▸ Records for this task:
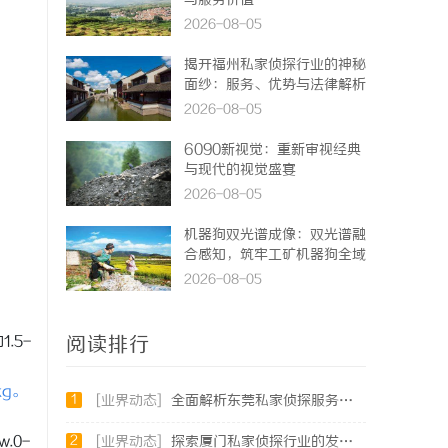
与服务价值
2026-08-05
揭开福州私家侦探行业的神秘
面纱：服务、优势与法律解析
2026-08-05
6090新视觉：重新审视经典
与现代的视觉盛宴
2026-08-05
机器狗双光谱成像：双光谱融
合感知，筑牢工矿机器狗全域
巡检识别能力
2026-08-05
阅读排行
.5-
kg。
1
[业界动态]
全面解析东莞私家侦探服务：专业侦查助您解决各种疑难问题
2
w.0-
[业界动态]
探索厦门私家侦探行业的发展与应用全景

▸ How to complete this task: Reproduce the lines word for word, starting at the one holding "揭开福州私家侦探行业的神秘" and ending at the final line of the material above.

▸ Expected answer:
揭开福州私家侦探行业的神秘
面纱：服务、优势与法律解析
2026-08-05
6090新视觉：重新审视经典
与现代的视觉盛宴
2026-08-05
机器狗双光谱成像：双光谱融
合感知，筑牢工矿机器狗全域
巡检识别能力
2026-08-05
阅读排行
.5-
kg。
1
[业界动态]
全面解析东莞私家侦探服务：专业侦查助您解决各种疑难问题
2
w.0-
[业界动态]
探索厦门私家侦探行业的发展与应用全景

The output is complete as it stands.